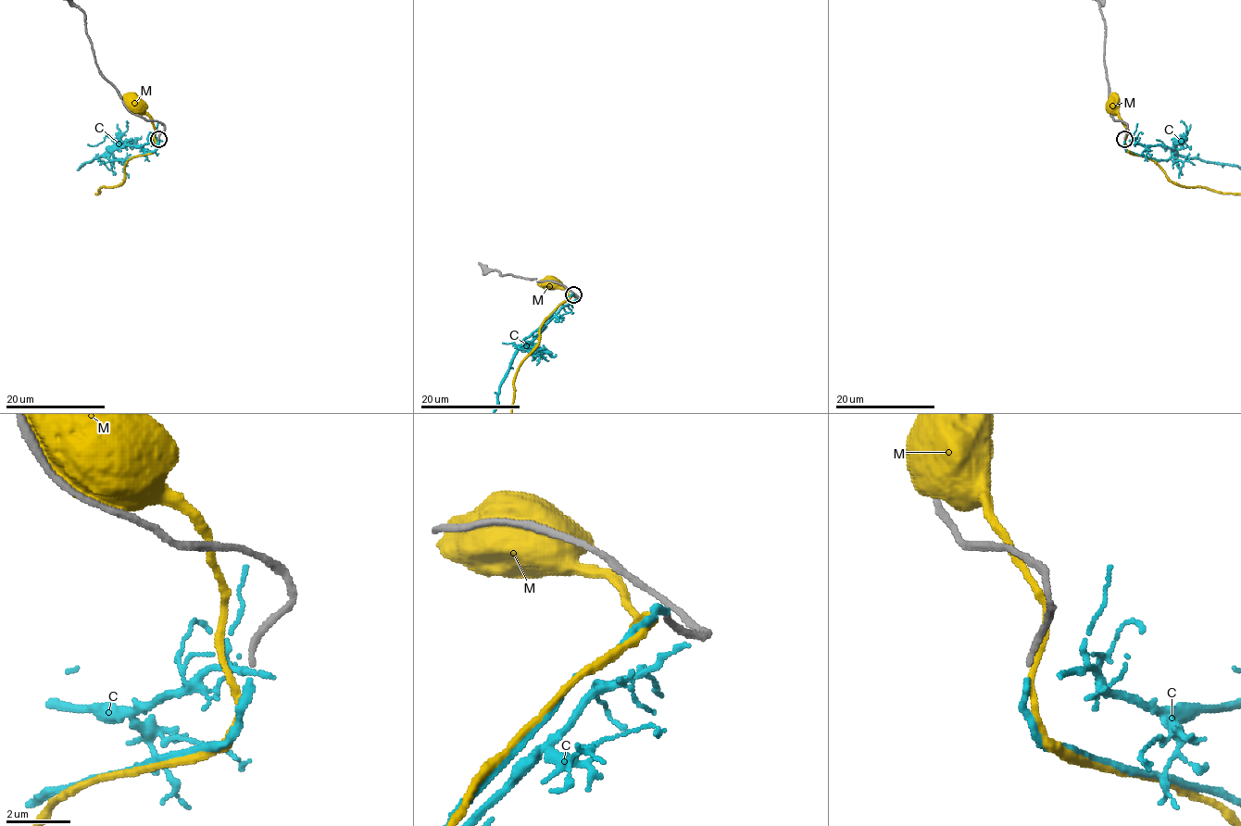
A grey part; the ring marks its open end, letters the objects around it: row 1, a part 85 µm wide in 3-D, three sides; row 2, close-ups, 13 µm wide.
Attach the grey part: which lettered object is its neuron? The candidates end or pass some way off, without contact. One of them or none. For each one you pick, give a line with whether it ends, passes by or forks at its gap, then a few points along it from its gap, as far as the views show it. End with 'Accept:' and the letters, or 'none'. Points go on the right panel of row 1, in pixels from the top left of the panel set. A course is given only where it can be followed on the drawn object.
C: It forks there
Accept: C

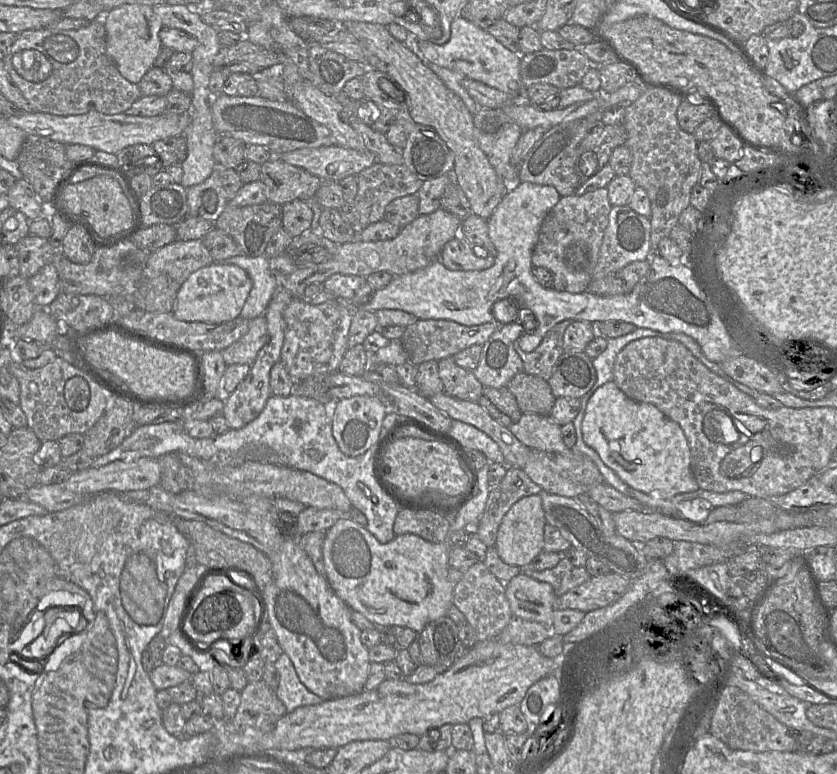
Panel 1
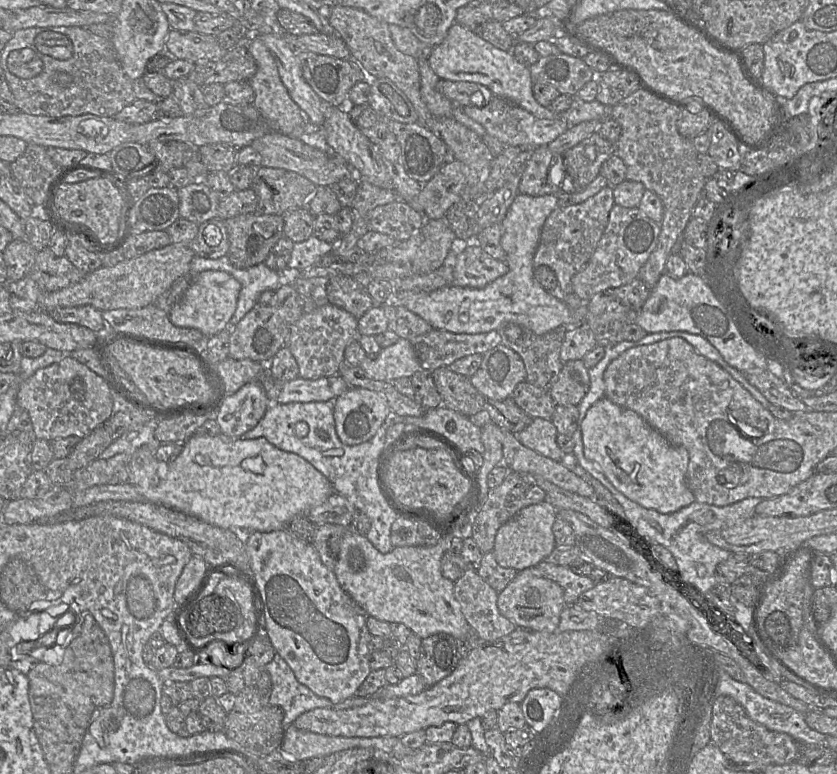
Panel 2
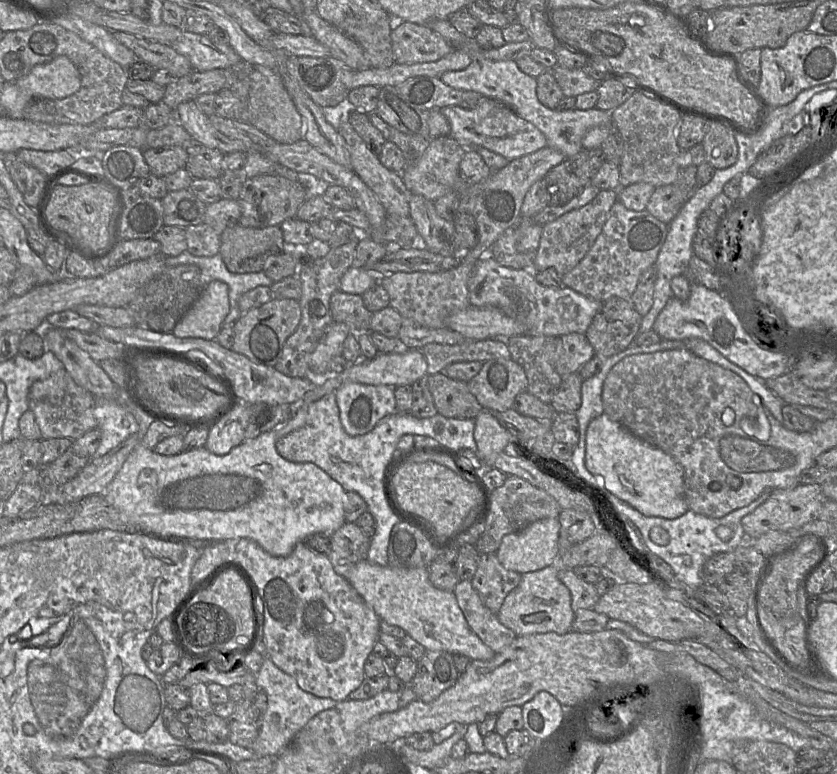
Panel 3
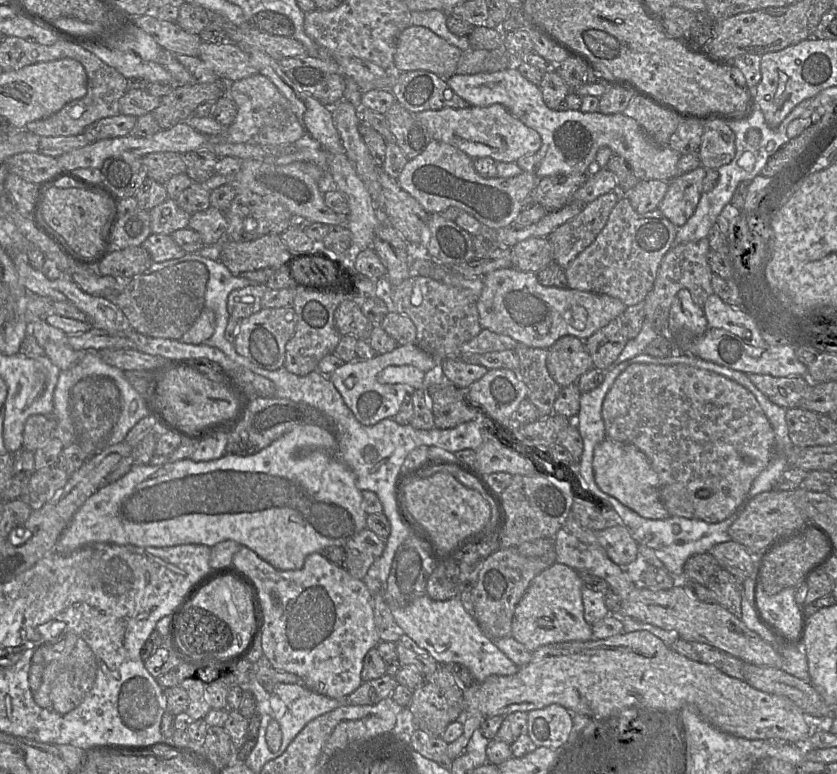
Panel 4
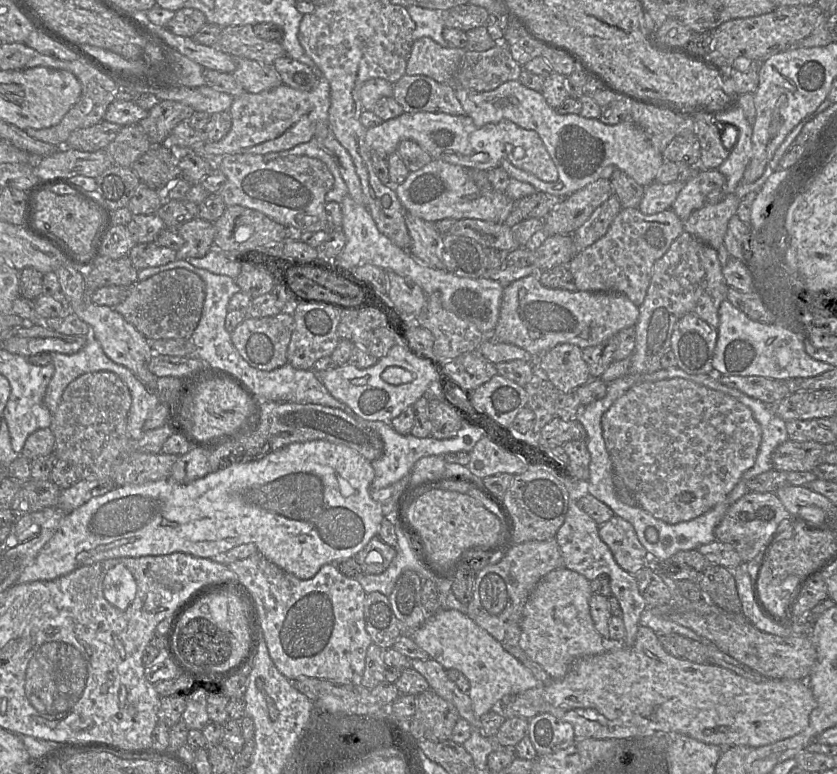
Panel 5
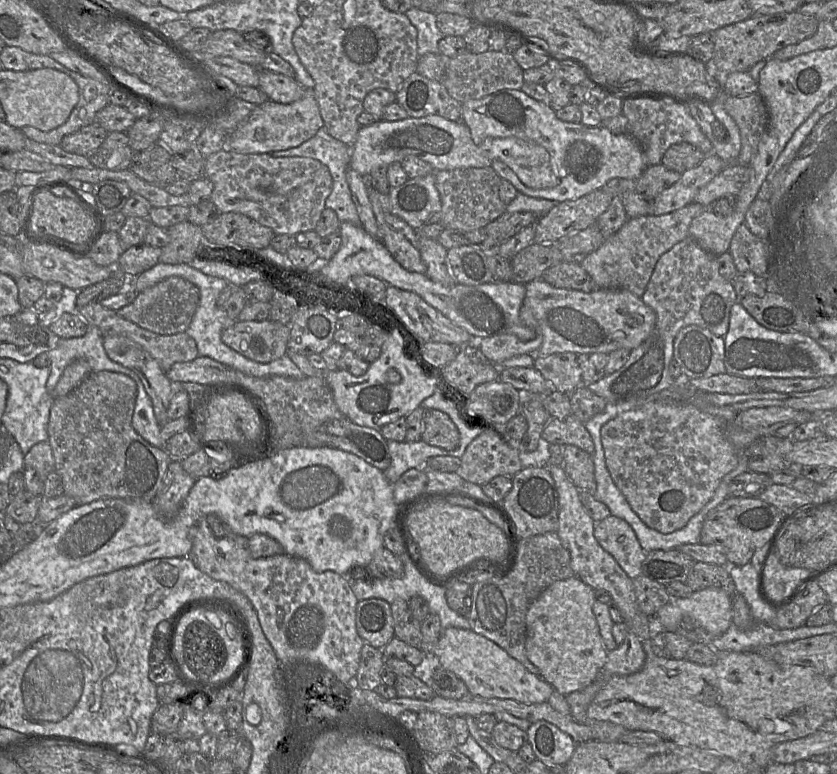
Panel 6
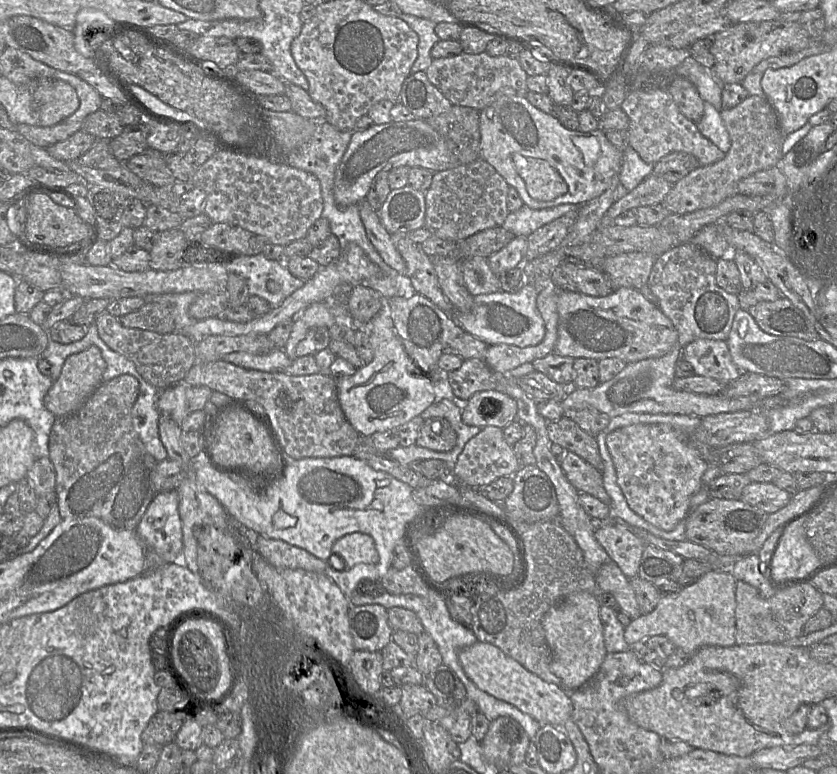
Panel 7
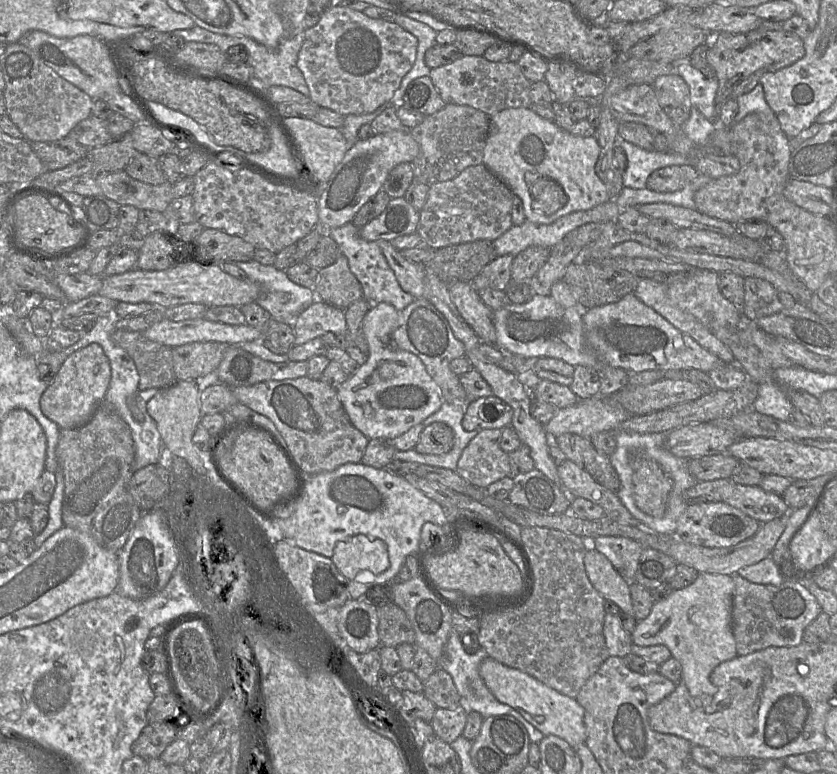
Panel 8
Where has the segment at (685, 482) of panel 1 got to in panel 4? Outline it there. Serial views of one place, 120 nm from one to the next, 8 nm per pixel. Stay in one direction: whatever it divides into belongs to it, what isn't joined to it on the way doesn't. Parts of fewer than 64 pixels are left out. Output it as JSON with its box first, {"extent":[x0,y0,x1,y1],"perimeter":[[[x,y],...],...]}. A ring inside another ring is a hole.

◇ ◇ ◇ ◇

EXERCISE DESCRIPTION: Transcribe the listing exactly; skip the pictures.

RESULT:
A grey part; the ring marks its open end, letters the objects around it: row 1, a part 85 µm wide in 3-D, three sides; row 2, close-ups, 13 µm wide.
Attach the grey part: which lettered object is its neuron? The candidates end or pass some way off, without contact. One of them or none. For each one you pick, give a line with whether it ends, passes by or forks at its gap, then a few points along it from its gap, as far as the views show it. End with 'Accept:' and the letters, or 'none'. Points go on the right panel of row 1, in pixels from the top left of the panel set. A course is given only where it can be followed on the drawn object.
C: It forks there
Accept: C

Panel 1
Panel 2
Panel 3
Panel 4
Panel 5
Panel 6
Panel 7
Panel 8
Where has the segment at (685, 482) of panel 1 got to in panel 4? Outline it there. Serial views of one place, 120 nm from one to the next, 8 nm per pixel. Stay in one direction: whatever it divides into belongs to it, what isn't joined to it on the way doesn't. Parts of fewer than 64 pixels are left out. Output it as JSON with its box first, {"extent":[x0,y0,x1,y1],"perimeter":[[[x,y],...],...]}. A ring inside another ring is a hole.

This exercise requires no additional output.